Solved – Batch processing in a neural network

machine learningneural networks

I am trying to understand how each batch is processed in a neural network.
I understand that if we have a training set $X=\{x_1,…,x_{|X|}\}$ and we specify a batch size of $n$ than the neural network will process $n$ entries of $X$ at a time: $\{x_1,…,x_n\}$, $\{x_{n+1},…,x_{2n}\}$,…

What I fail to understand is what actually happens at each batch iteration. If I have the vectors $X$ and $Y$ for training, where for each $x_i\in X$ we have a corresponding value for expected prediction $y_i\in Y$ and a batch size of $n$, does this mean that the training iteration will associate the sequence $\{x_1,…,x_n\}$ to $y_n$ only? If so, does this mean that the values $\{y_1,…,y_{n-1}\}$ are dismissed? Or is the training process associating each $x_i$ to each $y_i$ and then average the result to $n$? If the latter is true, then why is it so much slower for smaller values of $n$?

Best Answer

If batch consists of $n$ samples, then you use each $x_i$ to predict each $y_i$, calculate the error to judge how much wrong are you about the prediction, and then aggregate the errors for all the samples (average them).

does this mean that the training iteration will associate the sequence $\{x_1,...,x_n\}$ to $y_n$ only?

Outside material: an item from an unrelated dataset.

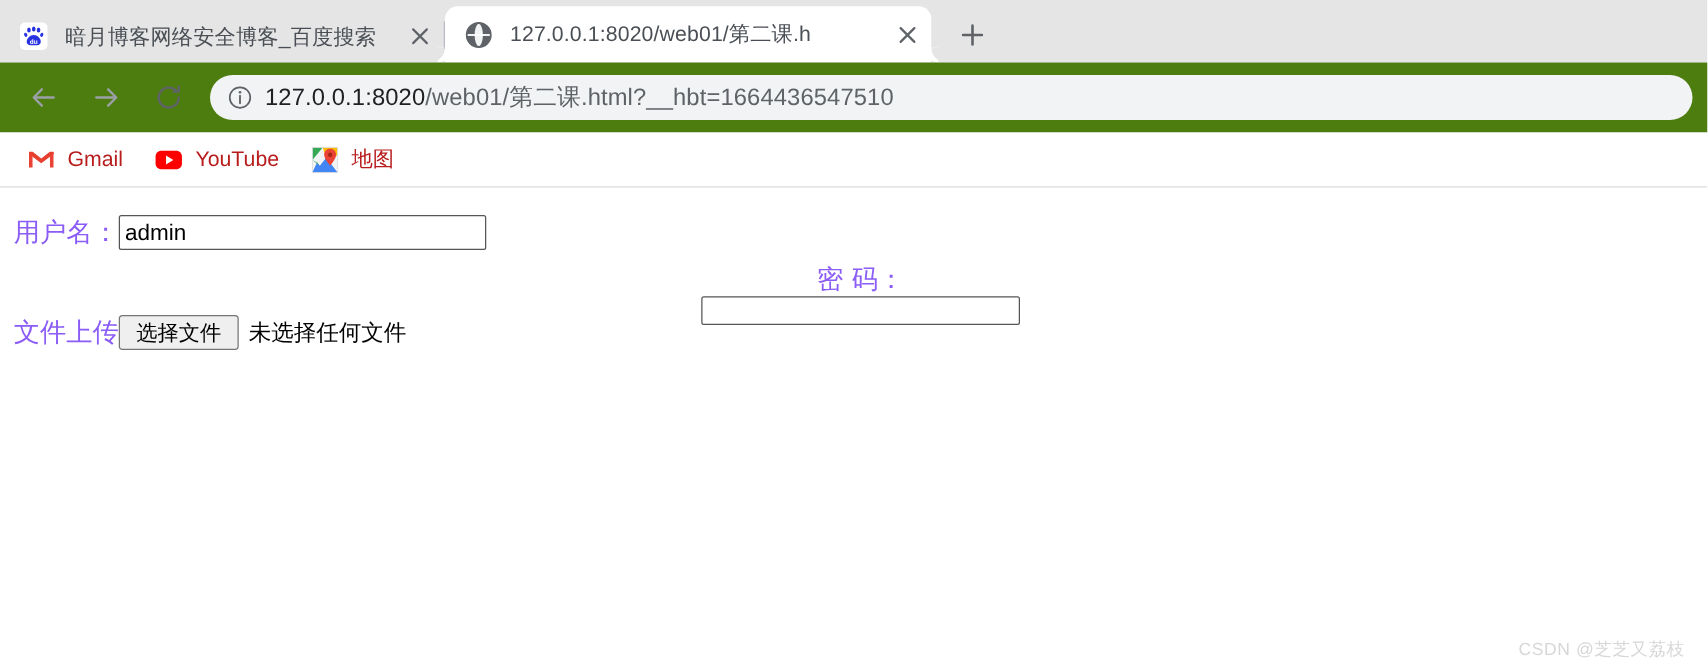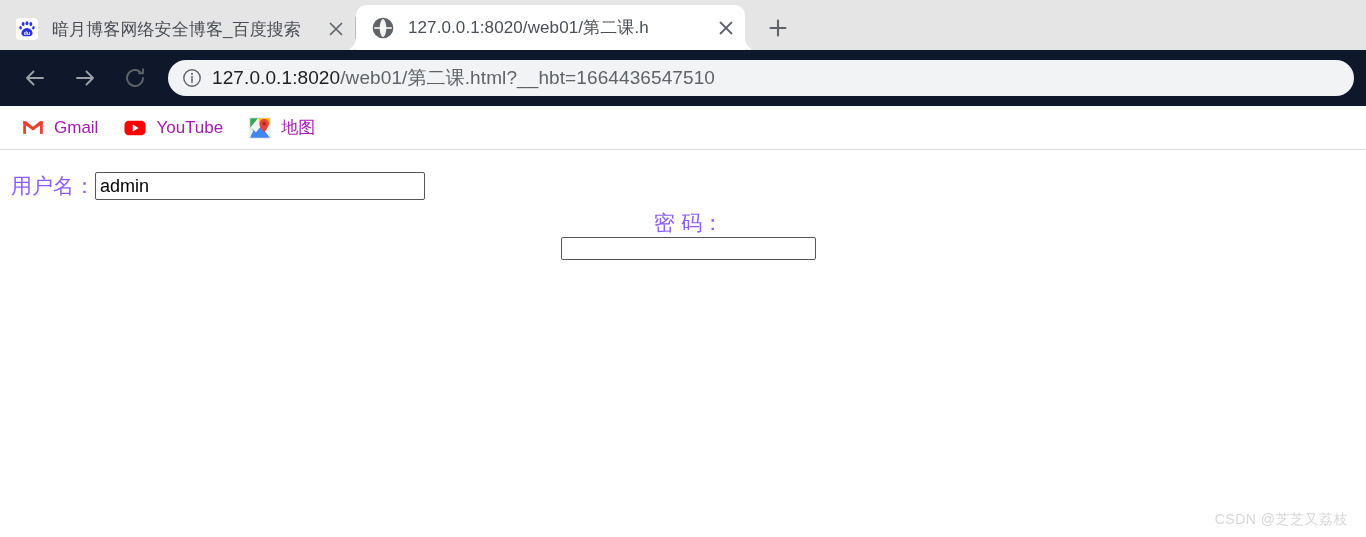"127.0.0.1:8020/web01/第二课.html?__hbt=1664" .toolbar { background: #0f172a -> #4d7c0f }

If so, does this mean that the values $\{y_1,...,y_{n-1}\}$ are dismissed?

No. You cannot use $x_i$ to predict $y_j$ for $i\ne j$. If yo have data on car models and want to predict the brand, then information about cars 1, 2, and 3 does not tell you anything about brand of car 4. You use each $x_i$ to predict $y_i$, then use the information about the error you made to update the weights.

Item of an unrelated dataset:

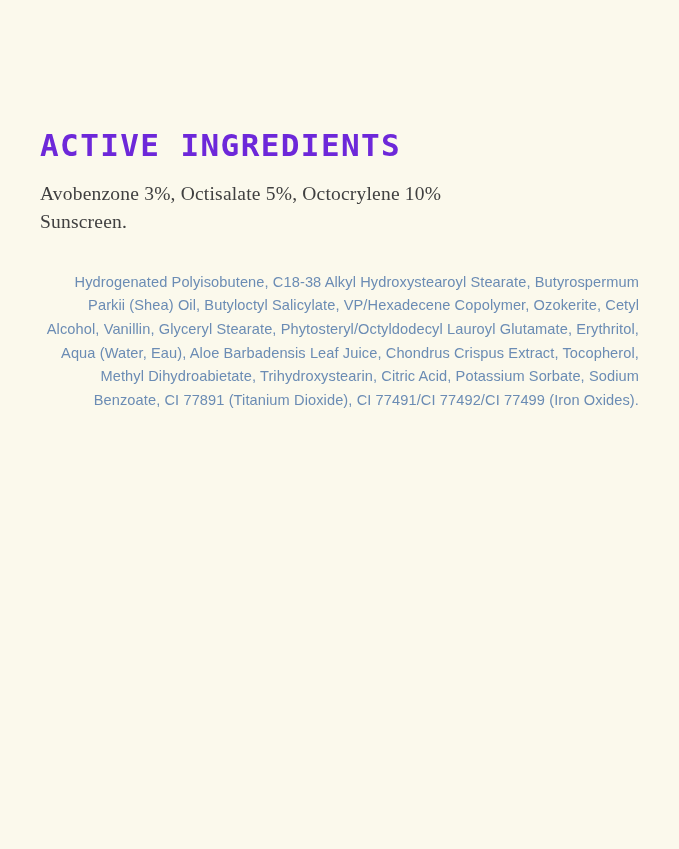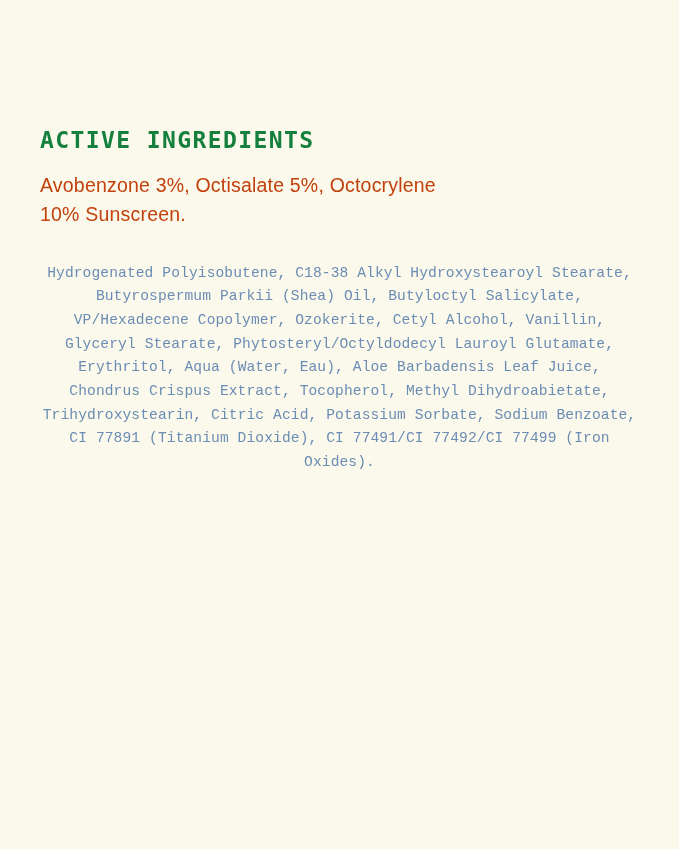"ACTIVE INGREDIENTS" .section-title { color: #15803d -> #6d28d9; font-size: 23px -> 31px }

Or is the training process associating each $x_i$ to each $y_i$ and then average the result to $n$?

You average the errors, then use them to update the weights. For each of the samples your model uses same weights, then you predict and use the overall error to update the weights.

If the latter is true, then why is it so much slower for smaller values of $n$?

I cannot comment on particular case, but as about computation time, you can run into two kinds of problems: either the batch is too large, or it is too small. If it is too big, it may be the case that you won't be able to train the model since it wouldn't fit your computer's (and graphical card's) memory. It can happen that the data and weights will fit the memory, but not much will be left for computations and it will slow everything down. On another hand, if your sample is too small, then you are wasting resources. With high-quality libraries for statistical computations like TensorFlow etc., they are designed to efficiently carry mathematical operations (especially on GPUs), so doing things like matrix multiplication is easy for them. This means that repeating the same operation multiple times (for-loop over samples) can be slower then calculating everything all-at-once. That is why choosing optimal batch size may save you computation time.